START Task data
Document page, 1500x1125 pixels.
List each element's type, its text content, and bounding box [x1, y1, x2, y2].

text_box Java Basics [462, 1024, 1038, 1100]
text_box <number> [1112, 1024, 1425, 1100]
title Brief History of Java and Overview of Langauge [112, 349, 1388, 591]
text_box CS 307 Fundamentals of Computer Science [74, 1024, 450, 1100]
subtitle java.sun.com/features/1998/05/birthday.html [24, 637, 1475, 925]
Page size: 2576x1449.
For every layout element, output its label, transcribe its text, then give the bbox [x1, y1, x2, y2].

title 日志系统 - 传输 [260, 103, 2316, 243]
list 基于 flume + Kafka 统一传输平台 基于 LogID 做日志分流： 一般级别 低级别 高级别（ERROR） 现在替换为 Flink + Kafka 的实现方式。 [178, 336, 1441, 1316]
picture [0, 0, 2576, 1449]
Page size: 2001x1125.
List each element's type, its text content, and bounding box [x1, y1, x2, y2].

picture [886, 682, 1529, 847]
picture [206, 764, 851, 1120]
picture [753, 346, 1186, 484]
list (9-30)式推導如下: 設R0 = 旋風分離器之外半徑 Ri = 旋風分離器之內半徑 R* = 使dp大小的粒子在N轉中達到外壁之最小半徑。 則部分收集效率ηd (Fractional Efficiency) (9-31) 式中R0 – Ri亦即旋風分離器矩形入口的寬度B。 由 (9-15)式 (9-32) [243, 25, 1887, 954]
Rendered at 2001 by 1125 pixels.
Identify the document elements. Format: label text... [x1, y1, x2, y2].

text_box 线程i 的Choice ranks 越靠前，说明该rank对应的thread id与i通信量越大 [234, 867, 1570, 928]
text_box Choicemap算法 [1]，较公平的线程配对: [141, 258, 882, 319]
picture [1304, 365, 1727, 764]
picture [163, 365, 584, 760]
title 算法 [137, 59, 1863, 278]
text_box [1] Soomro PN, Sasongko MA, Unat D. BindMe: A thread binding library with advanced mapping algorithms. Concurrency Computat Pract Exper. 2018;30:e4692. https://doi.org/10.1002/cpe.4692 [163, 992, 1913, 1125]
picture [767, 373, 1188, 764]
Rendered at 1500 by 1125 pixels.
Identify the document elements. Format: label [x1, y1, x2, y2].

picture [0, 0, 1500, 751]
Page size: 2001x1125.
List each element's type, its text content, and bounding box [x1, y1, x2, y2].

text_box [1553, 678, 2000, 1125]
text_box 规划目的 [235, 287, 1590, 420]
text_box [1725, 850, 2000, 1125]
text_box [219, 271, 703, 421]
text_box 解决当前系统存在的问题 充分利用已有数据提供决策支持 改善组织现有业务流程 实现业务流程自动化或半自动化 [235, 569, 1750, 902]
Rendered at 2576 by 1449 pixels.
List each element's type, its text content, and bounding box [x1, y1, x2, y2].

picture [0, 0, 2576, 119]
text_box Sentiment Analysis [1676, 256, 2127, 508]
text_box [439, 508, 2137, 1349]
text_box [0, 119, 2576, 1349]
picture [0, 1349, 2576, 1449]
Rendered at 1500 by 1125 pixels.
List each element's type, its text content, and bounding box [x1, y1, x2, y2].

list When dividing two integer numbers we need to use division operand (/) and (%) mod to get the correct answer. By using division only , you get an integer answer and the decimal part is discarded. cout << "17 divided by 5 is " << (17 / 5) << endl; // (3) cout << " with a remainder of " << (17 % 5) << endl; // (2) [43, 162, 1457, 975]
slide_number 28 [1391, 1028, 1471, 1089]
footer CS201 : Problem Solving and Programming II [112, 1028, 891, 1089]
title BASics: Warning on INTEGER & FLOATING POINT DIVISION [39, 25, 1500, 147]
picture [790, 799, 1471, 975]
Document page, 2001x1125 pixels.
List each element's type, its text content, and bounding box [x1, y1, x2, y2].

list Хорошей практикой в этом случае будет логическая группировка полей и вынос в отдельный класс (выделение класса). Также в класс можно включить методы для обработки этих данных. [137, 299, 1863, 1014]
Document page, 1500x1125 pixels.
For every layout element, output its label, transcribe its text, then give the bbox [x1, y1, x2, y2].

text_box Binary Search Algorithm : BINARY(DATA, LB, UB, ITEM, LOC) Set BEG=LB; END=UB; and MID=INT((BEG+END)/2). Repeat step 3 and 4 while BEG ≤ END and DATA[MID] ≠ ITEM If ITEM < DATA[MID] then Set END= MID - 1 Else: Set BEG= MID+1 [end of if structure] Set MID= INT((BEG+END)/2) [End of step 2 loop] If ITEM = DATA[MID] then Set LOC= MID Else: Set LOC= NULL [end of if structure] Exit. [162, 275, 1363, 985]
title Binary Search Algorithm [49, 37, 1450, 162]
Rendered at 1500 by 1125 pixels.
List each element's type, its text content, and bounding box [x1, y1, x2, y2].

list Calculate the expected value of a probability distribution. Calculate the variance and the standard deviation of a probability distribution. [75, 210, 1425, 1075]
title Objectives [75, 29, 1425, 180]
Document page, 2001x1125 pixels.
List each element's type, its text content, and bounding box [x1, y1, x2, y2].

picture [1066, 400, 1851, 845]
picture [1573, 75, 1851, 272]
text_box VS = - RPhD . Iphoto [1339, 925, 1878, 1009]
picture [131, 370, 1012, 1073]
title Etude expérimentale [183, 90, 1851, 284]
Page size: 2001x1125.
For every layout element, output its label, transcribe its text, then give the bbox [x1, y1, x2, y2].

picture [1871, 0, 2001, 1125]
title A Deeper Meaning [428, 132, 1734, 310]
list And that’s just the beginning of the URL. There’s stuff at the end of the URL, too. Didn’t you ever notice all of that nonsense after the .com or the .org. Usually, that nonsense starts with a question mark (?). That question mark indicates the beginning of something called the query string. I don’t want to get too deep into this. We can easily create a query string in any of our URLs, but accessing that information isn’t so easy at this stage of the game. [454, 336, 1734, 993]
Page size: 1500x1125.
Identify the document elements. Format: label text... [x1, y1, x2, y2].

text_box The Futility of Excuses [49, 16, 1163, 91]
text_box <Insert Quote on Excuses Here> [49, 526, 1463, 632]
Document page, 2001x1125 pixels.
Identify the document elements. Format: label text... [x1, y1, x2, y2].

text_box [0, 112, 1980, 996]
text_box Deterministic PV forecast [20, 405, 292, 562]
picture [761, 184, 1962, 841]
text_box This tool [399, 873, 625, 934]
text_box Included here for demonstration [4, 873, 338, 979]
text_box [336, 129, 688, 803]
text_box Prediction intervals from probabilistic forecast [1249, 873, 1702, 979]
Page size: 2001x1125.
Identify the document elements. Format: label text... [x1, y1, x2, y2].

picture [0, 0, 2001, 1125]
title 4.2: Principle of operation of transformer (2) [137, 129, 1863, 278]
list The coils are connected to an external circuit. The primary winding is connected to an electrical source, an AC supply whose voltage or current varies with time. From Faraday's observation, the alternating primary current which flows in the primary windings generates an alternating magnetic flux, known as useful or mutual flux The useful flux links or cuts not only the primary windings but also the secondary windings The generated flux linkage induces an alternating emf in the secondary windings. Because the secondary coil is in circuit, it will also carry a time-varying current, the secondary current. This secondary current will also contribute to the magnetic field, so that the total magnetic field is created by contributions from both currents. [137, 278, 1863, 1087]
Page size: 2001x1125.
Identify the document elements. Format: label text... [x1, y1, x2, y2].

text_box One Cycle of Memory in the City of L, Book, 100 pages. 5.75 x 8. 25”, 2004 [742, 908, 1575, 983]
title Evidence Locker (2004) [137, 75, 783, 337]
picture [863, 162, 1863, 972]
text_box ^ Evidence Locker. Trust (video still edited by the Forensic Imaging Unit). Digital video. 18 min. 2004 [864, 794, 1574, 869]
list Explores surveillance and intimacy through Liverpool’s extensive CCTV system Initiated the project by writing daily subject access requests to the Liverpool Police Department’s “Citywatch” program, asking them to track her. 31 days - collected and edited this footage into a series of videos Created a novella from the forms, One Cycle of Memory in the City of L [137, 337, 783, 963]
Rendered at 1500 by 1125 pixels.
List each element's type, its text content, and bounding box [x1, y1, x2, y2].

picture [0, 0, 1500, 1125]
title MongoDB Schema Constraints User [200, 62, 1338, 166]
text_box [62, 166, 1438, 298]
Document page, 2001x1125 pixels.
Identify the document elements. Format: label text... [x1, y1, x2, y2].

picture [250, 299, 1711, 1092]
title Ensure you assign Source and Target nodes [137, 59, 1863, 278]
END Task data
= What you need to do =
Please, starting with the first line of the material above, write out each line exactly and finish on the line that includes "Rendered at 2576 by 1449 pixels.".

= Result below =
Document page, 1500x1125 pixels.
List each element's type, its text content, and bounding box [x1, y1, x2, y2].

text_box Java Basics [462, 1024, 1038, 1100]
text_box <number> [1112, 1024, 1425, 1100]
title Brief History of Java and Overview of Langauge [112, 349, 1388, 591]
text_box CS 307 Fundamentals of Computer Science [74, 1024, 450, 1100]
subtitle java.sun.com/features/1998/05/birthday.html [24, 637, 1475, 925]
Page size: 2576x1449.
For every layout element, output its label, transcribe its text, then give the bbox [x1, y1, x2, y2].

title 日志系统 - 传输 [260, 103, 2316, 243]
list 基于 flume + Kafka 统一传输平台 基于 LogID 做日志分流： 一般级别 低级别 高级别（ERROR） 现在替换为 Flink + Kafka 的实现方式。 [178, 336, 1441, 1316]
picture [0, 0, 2576, 1449]
Page size: 2001x1125.
List each element's type, its text content, and bounding box [x1, y1, x2, y2].

picture [886, 682, 1529, 847]
picture [206, 764, 851, 1120]
picture [753, 346, 1186, 484]
list (9-30)式推導如下: 設R0 = 旋風分離器之外半徑 Ri = 旋風分離器之內半徑 R* = 使dp大小的粒子在N轉中達到外壁之最小半徑。 則部分收集效率ηd (Fractional Efficiency) (9-31) 式中R0 – Ri亦即旋風分離器矩形入口的寬度B。 由 (9-15)式 (9-32) [243, 25, 1887, 954]
Rendered at 2001 by 1125 pixels.
Identify the document elements. Format: label text... [x1, y1, x2, y2].

text_box 线程i 的Choice ranks 越靠前，说明该rank对应的thread id与i通信量越大 [234, 867, 1570, 928]
text_box Choicemap算法 [1]，较公平的线程配对: [141, 258, 882, 319]
picture [1304, 365, 1727, 764]
picture [163, 365, 584, 760]
title 算法 [137, 59, 1863, 278]
text_box [1] Soomro PN, Sasongko MA, Unat D. BindMe: A thread binding library with advanced mapping algorithms. Concurrency Computat Pract Exper. 2018;30:e4692. https://doi.org/10.1002/cpe.4692 [163, 992, 1913, 1125]
picture [767, 373, 1188, 764]
Rendered at 1500 by 1125 pixels.
Identify the document elements. Format: label [x1, y1, x2, y2].

picture [0, 0, 1500, 751]
Page size: 2001x1125.
List each element's type, its text content, and bounding box [x1, y1, x2, y2].

text_box [1553, 678, 2000, 1125]
text_box 规划目的 [235, 287, 1590, 420]
text_box [1725, 850, 2000, 1125]
text_box [219, 271, 703, 421]
text_box 解决当前系统存在的问题 充分利用已有数据提供决策支持 改善组织现有业务流程 实现业务流程自动化或半自动化 [235, 569, 1750, 902]
Rendered at 2576 by 1449 pixels.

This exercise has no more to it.